お菓子作りなんてどうでもよくなって、今だって嬉しいのか悲しいのかよく分からない色んな感情が混ざり合って、自分のことなのに、自分がどう感じているのかさっぱり見当がつかない。いや、多分悲しくはないんだ。でもなんでか目が潤んで、思わず悟られまいと俯いてしまうんだよ。だから何も言えないんだよ。
涼くん、今何を考えてるの?なんでこんなことするの?思わせぶりなことはやめてって、私いつも思っているのに。

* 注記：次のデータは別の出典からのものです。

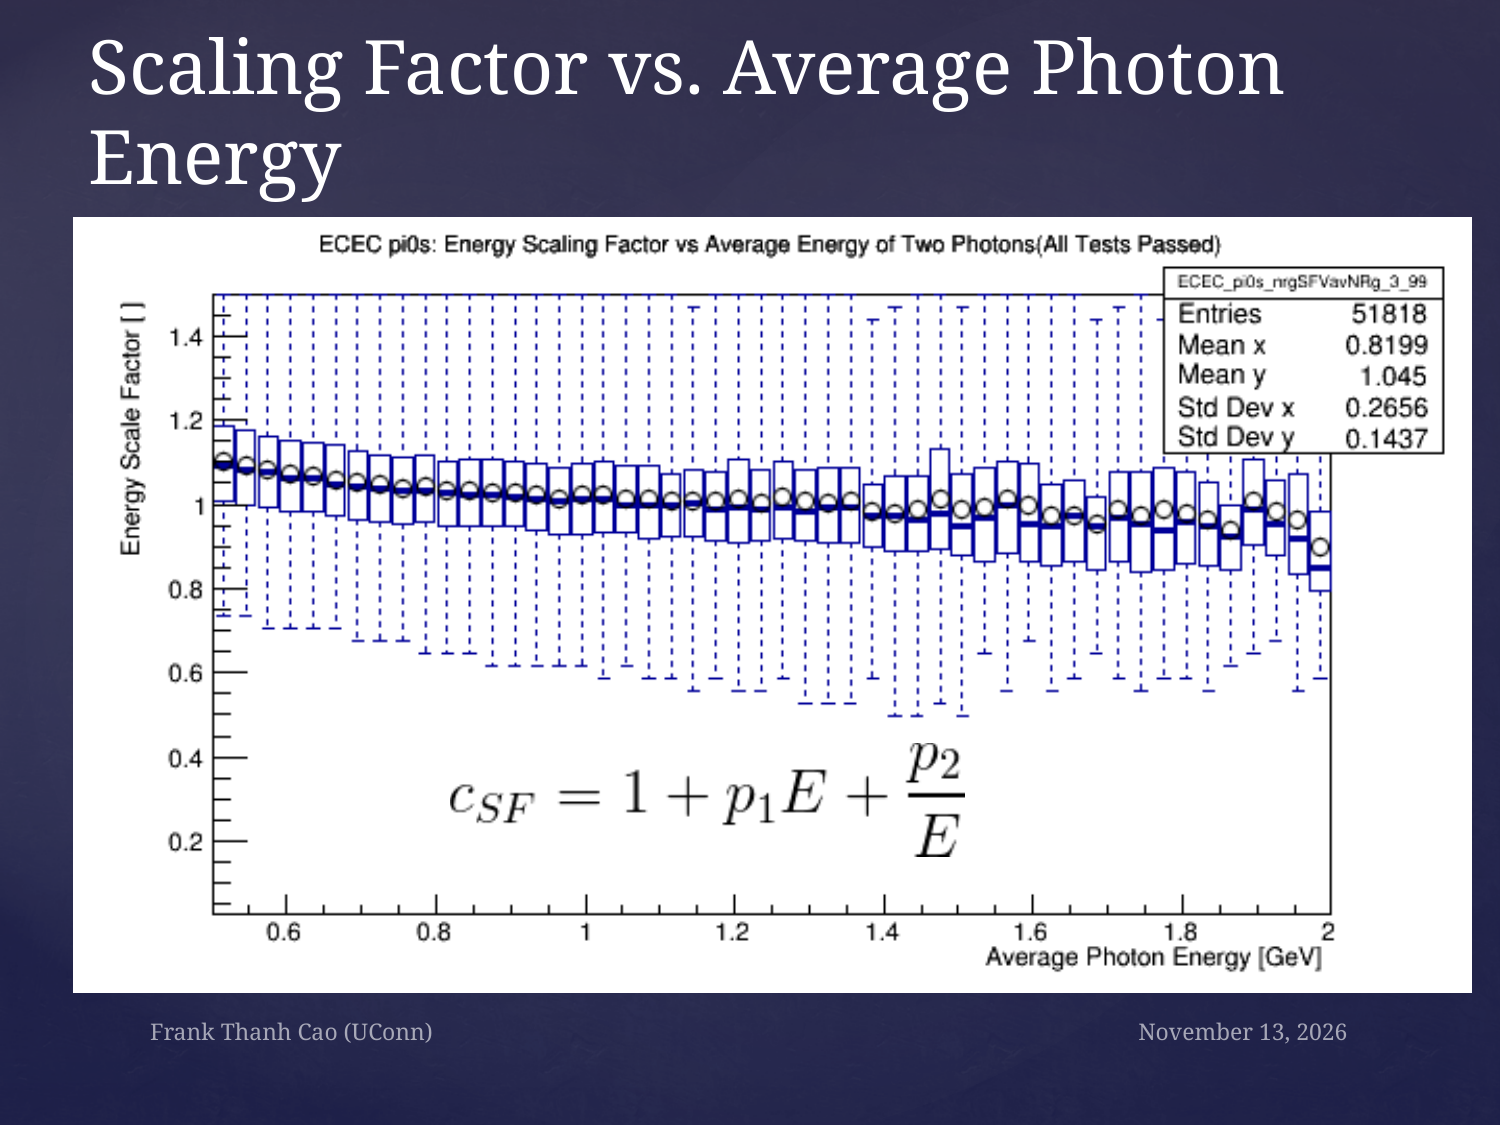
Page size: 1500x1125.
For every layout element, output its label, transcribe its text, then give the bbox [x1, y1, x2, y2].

picture [72, 216, 1472, 993]
footer Frank Thanh Cao (UConn) [135, 1009, 885, 1070]
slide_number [1012, 1009, 1363, 1070]
title Scaling Factor vs. Average Photon Energy [73, 57, 1311, 208]
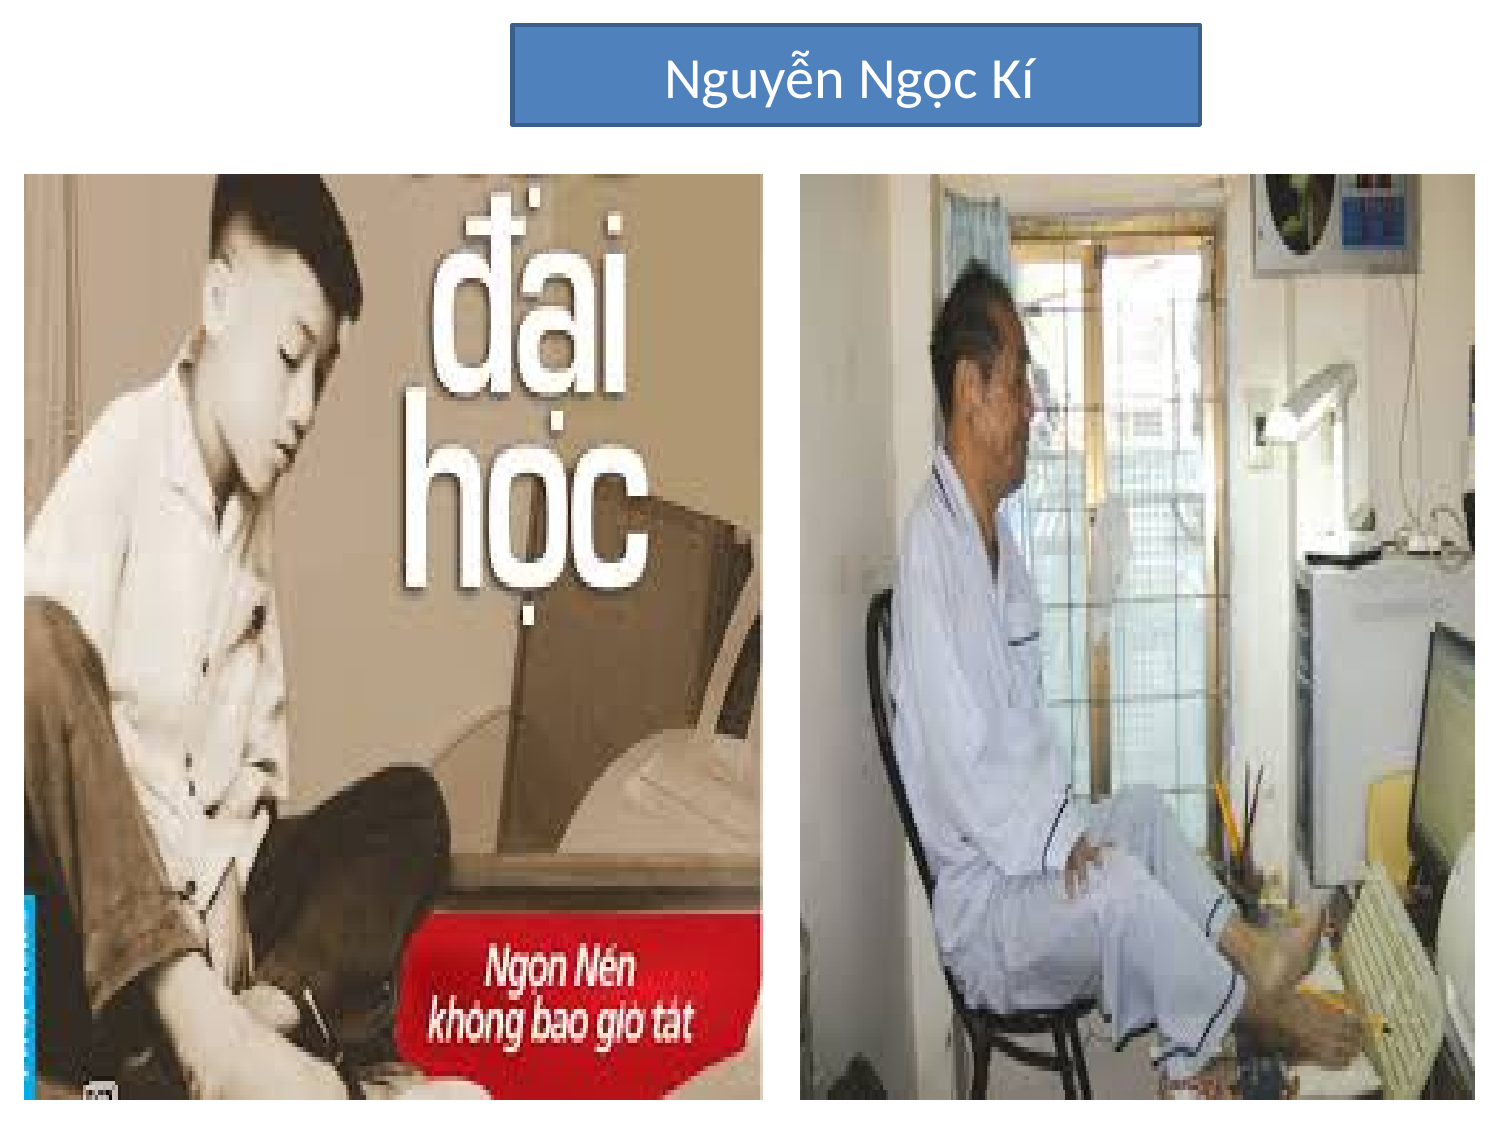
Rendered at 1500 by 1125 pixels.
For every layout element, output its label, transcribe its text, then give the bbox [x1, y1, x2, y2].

picture [24, 174, 763, 1101]
text_box Nguyễn Ngọc Kí [510, 23, 1202, 127]
picture [799, 174, 1476, 1101]
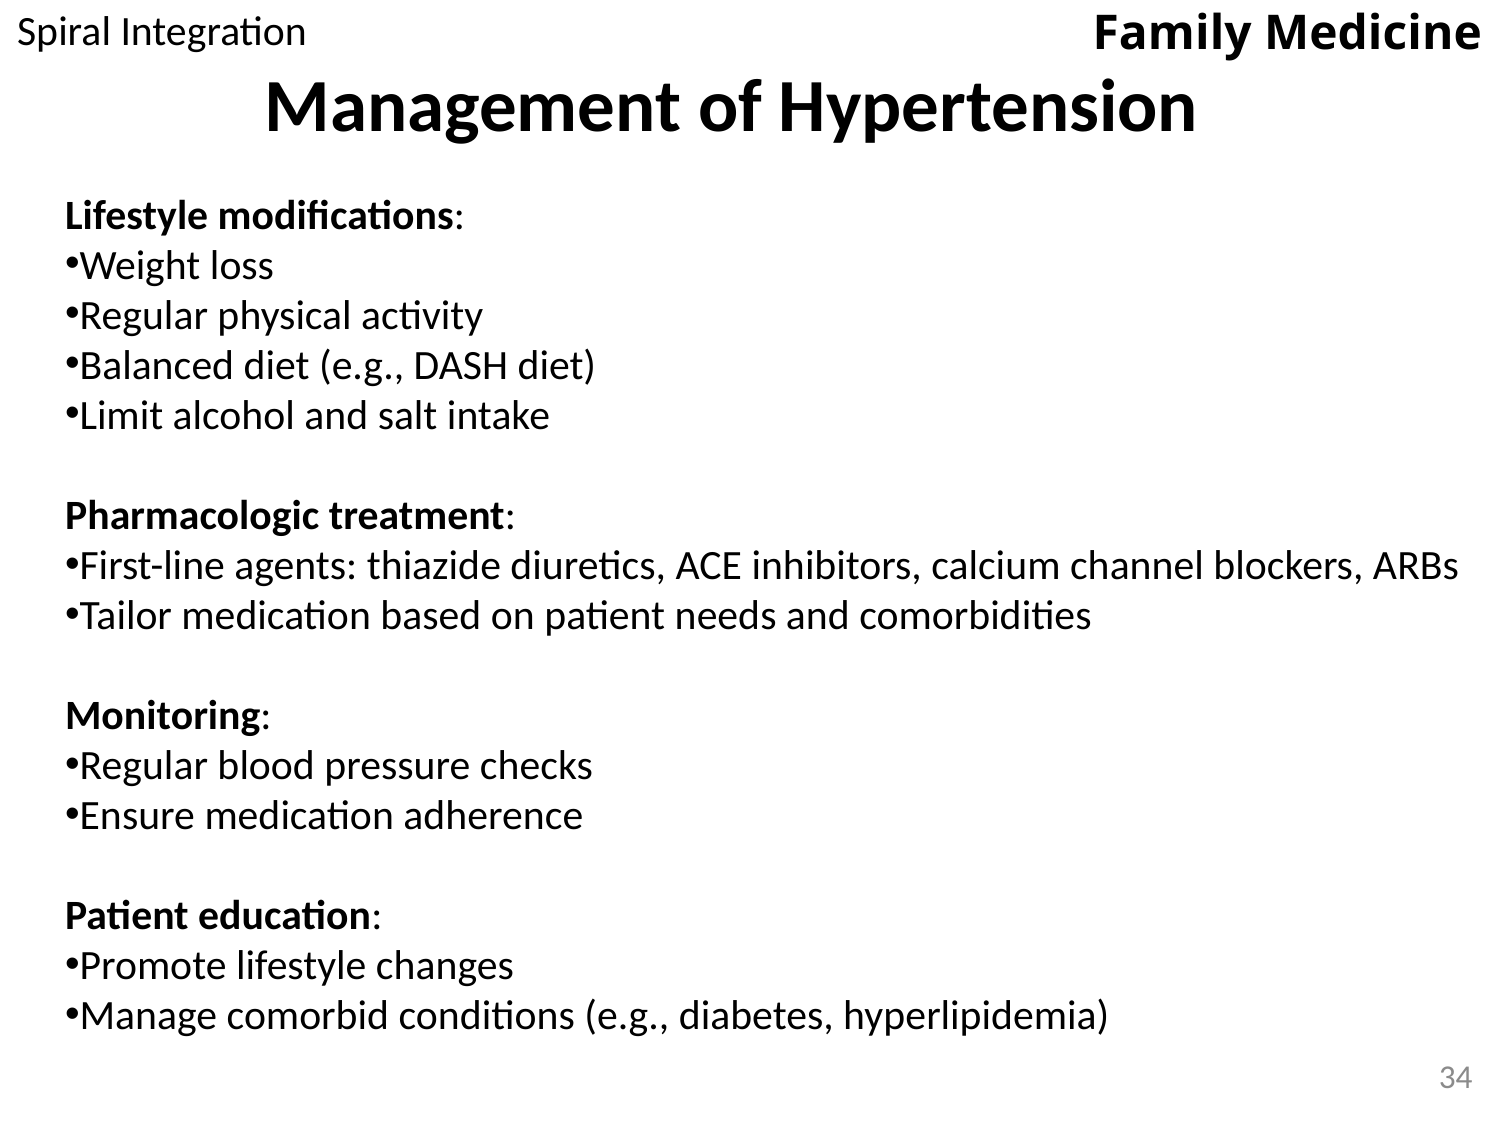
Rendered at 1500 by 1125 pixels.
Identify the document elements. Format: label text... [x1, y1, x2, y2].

なんだか随分長い時間が経過したかのような感覚さえ陥ってしまう。いくら小さい頃からの知り合いとはいえ、こんなこと今まで一度もなかった。だから免疫なんて、あるはずもない。一向に何も言おうとしない涼くんに痺れを切らして、私は半ば泣きそうになりながら口を開いた。
「りょ、りょうくん……、」
予想以上に震えた声はひどく掠れていて、そういえば急に喉がカラカラになったと自覚する。動揺していますと言わんばかりの情けない自分が恥ずかしい。またこっそり下唇を噛んでいると、またぎゅっと強く手を握られる。思わずびくりと肩を震わせると、頭の上から涼くんのけろりとした声が降ってきた。
「やっぱ俺、代わるっスよ」
「…は?」
何を?また展開が分からず素っ頓狂な声を出していると、彼は相変わらずの口調で「泡立て器。大変そうだから」とへらりと言ってのけた。どうやら彼は、別に私を抱きしめようとかからかってやろうとかそういうことじゃなく、純粋に手伝おうとしてくれていたらしい。時間を掛けてじわじわと状況を把握していった私はその結論を叩き出した際、数秒のタイムラグを生じた後ボンッと全身が熱くなった。
「(わ、私!私は!なんという勘違いを…!)」
なるほどそれなら納得が!手を重ねたわけじゃなくて、泡立て器を交代しようとしてくれていたということなんですね!そ、それならそうと、もっと早く言ってくれればいいのに…!なんだか先程とは違う意味で泣きそうになりながら、「う、ううう、うん!あ、ありがとう!お願いします…!」とどもりながら慌てて涼くんの拘束を潜り抜け、秤をしまうふりをして慌てて背を向けた。まだ心臓が余韻を残すかのようにばくばく言っている。
「(あ、熱い…)」
右手でそっと自分の頬に触れてみるけれど、随分落ち着きのない温度だ。どうしよう、どうすれば普段の私に戻れるんだろう。そもそもいつもの私ってどんなんだっけ。だめだ、分からない。また考え込んでいると、後ろから咳払いをする声が聞こえてきたものだから慌てて我に返った。こんなんじゃ涼くんに怪しまれる…!慌てて秤を元あった戸棚に仕舞い込み、とりあえず歯を見せるようにしようと意気込んで振り向いた。
「あの!涼、…く……」
どうしよう、本当は笑顔で話し掛ける計画だったというのに、右手の甲で口元を抑えていた涼くんの横顔を見た瞬間それが嘘のように打ち砕かれ、勢いをなくしてしまった。なんだか彼を見ちゃいけない気がして慌てて俯く。てっきり普段どおり飄々としているんだとばかり思っていたのに。…耳まで赤くしている涼くんなんて初めてで、だからか変に意識して、何を話したらいいのかすっかり分からなくなってしまって。…だから私は多分、今日はもうまともに涼くんの顔を見れない。意識せずにはいられなくなってしまった。
「(…どうしよう)」
初めて見る涼くんの姿に思わず自分の都合のいいように期待した妄想が膨らんで、うっかり口が滑ってしまいそうになってしまった。私、ずっと前から涼くんのことがだいすきなんだよ、って。